Reading passage:
★ ★ ★ ★ ★ ★ ★
Of course there is absolutely nothing in the text that would cause us to make the reference prophetic of what was yet in the future.  Furthermore, why was what was yet in the future cause the ruler to postpone action in the here and now?  Indeed, as a Christian holiday, why should he be concerned one way or another?  

            In spite of these arguments not working out well, Kenney does provide useful refutation for another line of reasoning that has been invoked—the alleged pagan tie-in that has been used to justify the use of Easter:

(a)  There are those who contend that “Easter” refers to a pagan holiday observed by the king honoring Ishtar/Eastre.  Kinney notes, however, that the terms “Eastre” and “Easter” actually do not share a common meaning and that their only commonality is that they come from the word “East” and that is where the sun rises.  This is tied in with the resurrection/rising of Jesus spoken of in Malachi 4:2, which describes Him as the “sun of righteousness.”  Hence the appropriateness of “Easter” as a description of the eventual memorial of the resurrected one and the loss of any possible pagan connotation.
★ ★ ★ ★ ★ ★ ★
Supplied entries:

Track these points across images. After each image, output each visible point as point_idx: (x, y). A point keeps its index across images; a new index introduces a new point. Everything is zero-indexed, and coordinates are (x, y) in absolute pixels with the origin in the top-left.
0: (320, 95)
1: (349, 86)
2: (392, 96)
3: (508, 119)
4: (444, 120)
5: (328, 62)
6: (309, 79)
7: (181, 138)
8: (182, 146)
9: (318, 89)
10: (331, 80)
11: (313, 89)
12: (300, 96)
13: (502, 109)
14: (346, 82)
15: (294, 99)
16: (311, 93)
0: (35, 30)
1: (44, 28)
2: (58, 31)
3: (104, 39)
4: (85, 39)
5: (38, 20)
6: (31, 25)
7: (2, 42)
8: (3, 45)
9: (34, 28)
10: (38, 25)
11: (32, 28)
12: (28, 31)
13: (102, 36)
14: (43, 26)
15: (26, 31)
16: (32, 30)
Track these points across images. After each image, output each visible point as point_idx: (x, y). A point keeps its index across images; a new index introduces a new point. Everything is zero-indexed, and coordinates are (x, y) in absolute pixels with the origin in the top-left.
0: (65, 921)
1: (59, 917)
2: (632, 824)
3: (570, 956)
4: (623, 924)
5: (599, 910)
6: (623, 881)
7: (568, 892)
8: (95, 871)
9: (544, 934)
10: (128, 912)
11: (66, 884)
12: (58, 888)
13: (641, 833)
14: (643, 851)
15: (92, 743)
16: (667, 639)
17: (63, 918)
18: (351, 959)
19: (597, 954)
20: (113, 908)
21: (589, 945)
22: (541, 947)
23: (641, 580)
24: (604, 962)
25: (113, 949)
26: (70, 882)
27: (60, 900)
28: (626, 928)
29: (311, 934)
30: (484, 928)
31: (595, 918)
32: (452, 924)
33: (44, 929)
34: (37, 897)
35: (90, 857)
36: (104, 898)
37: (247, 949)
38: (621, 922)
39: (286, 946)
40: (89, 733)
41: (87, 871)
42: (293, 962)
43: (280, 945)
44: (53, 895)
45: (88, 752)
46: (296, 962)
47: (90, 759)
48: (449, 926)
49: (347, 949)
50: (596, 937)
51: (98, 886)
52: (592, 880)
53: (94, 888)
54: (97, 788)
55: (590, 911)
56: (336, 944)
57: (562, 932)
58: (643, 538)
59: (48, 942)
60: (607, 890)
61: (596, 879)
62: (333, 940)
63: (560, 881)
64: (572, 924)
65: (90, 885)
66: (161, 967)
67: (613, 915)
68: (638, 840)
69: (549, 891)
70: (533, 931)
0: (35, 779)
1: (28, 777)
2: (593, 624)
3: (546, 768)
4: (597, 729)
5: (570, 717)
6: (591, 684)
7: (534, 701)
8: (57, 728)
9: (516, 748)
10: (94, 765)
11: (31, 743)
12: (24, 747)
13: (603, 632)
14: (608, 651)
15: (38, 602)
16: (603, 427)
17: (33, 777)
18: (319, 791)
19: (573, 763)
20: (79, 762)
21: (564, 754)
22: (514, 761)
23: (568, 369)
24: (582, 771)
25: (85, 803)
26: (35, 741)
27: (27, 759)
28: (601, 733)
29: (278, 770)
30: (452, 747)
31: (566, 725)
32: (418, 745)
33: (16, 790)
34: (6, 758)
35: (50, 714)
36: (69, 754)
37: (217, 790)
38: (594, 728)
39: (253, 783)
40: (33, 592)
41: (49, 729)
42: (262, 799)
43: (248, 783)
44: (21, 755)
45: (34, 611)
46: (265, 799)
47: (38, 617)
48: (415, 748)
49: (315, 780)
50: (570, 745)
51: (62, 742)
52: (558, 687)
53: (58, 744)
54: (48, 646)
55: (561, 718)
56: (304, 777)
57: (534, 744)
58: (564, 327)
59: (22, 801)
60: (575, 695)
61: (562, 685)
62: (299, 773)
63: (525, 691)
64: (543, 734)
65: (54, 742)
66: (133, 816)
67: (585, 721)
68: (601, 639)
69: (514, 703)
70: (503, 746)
★ ★ ★ ★ ★ ★ ★
What you are asked to do:
Please reproduce the passage above about the word "Easter" in full, word for word.

Solution to this problem:
Of course there is absolutely nothing in the text that would cause us to make the reference prophetic of what was yet in the future.  Furthermore, why was what was yet in the future cause the ruler to postpone action in the here and now?  Indeed, as a Christian holiday, why should he be concerned one way or another?  

            In spite of these arguments not working out well, Kenney does provide useful refutation for another line of reasoning that has been invoked—the alleged pagan tie-in that has been used to justify the use of Easter:

(a)  There are those who contend that “Easter” refers to a pagan holiday observed by the king honoring Ishtar/Eastre.  Kinney notes, however, that the terms “Eastre” and “Easter” actually do not share a common meaning and that their only commonality is that they come from the word “East” and that is where the sun rises.  This is tied in with the resurrection/rising of Jesus spoken of in Malachi 4:2, which describes Him as the “sun of righteousness.”  Hence the appropriateness of “Easter” as a description of the eventual memorial of the resurrected one and the loss of any possible pagan connotation.